*Your task:* Return each line of the records below that contains the string "True", matching case exactly.

[Stored records]
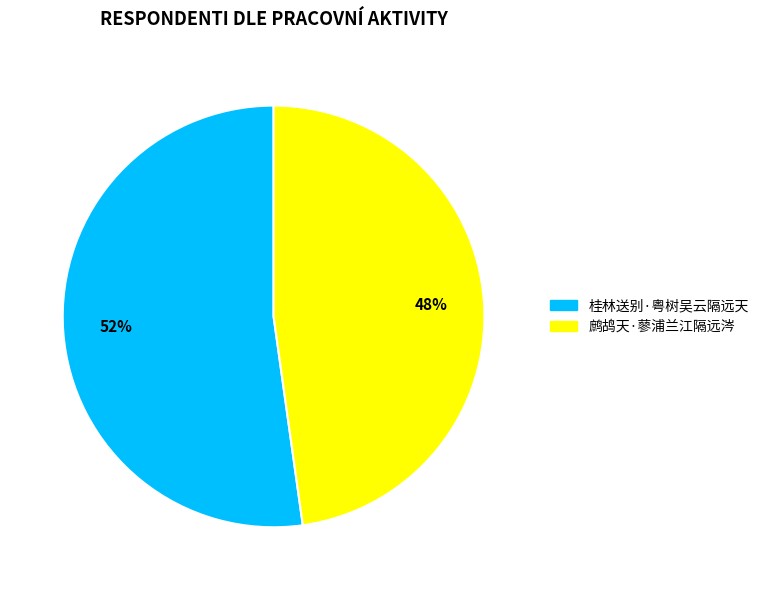

What percentage is the 鹧鸪天·蓼浦兰江隔远涔 slice, to the nearest percent?

48%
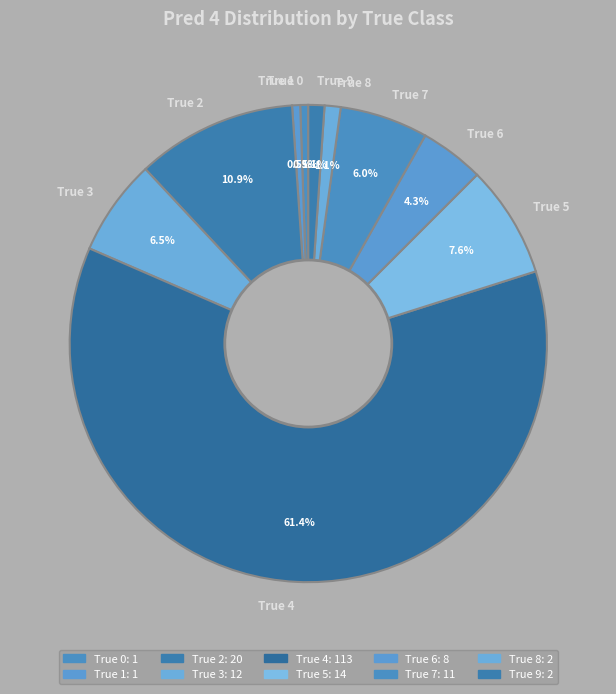

Which slice is the largest?

True 4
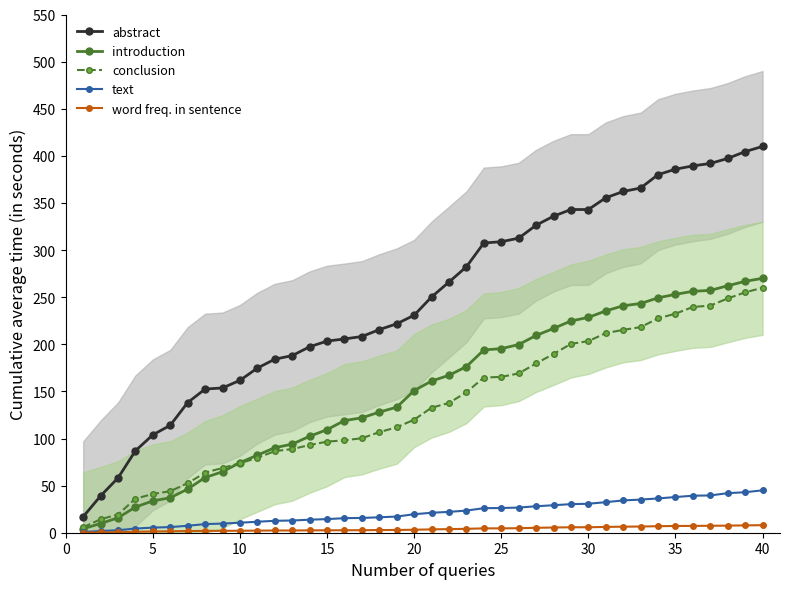

True or false: introduction has a value of 109.4 at 15.

True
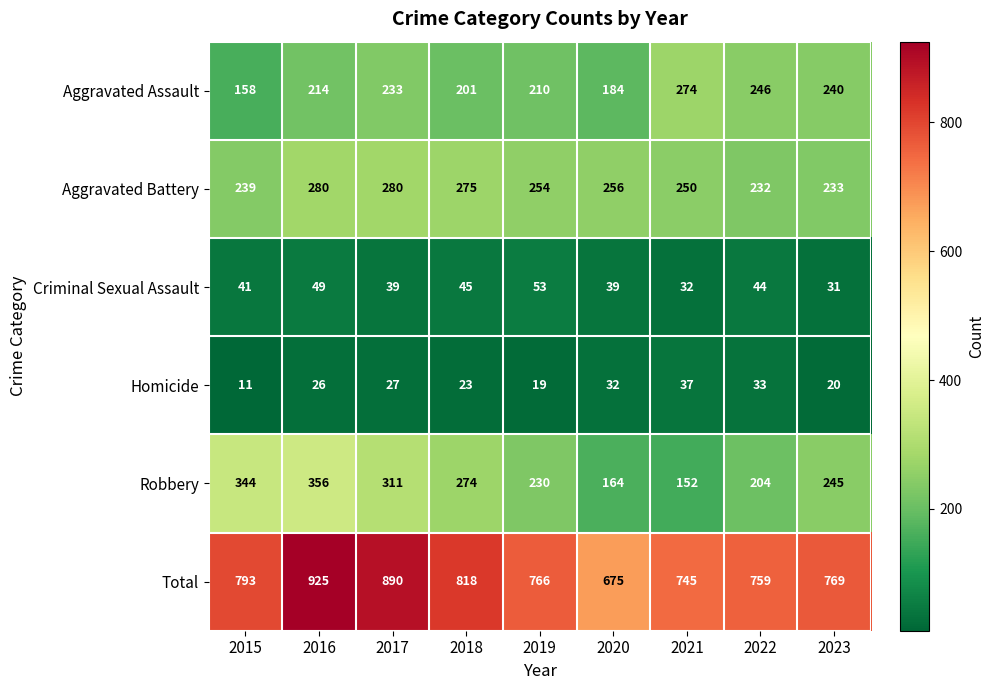

At how many categories does at least one series exceed 47?

9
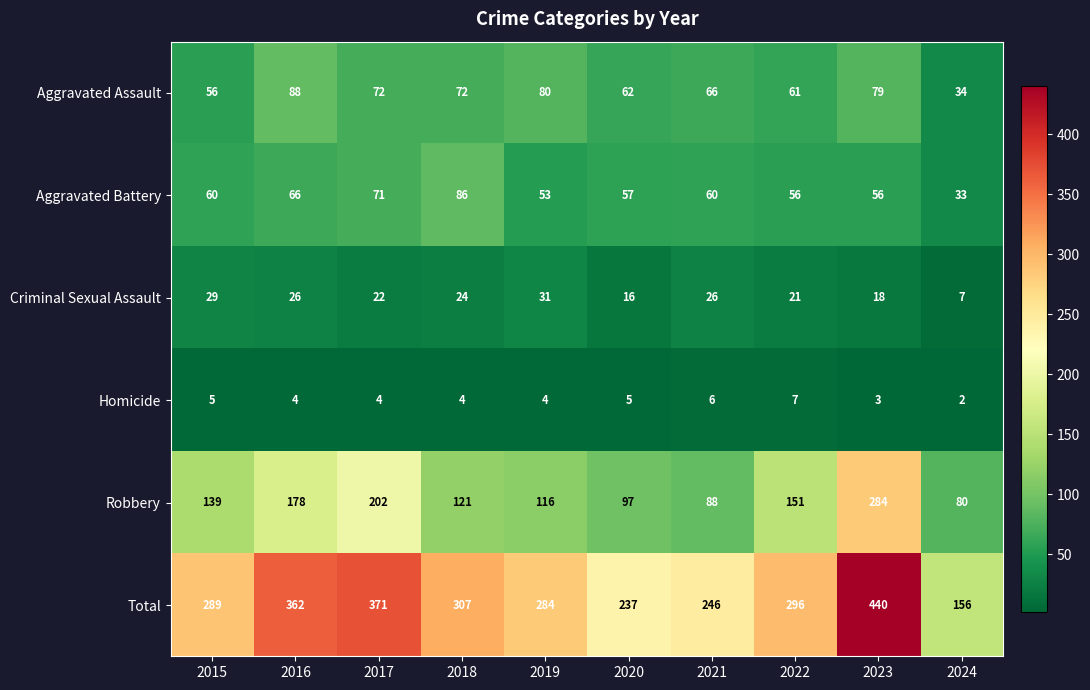

At which category is the sum across all series the highest?

2023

*Final answer:*
True 4
True or false: introduction has a value of 109.4 at 15.
True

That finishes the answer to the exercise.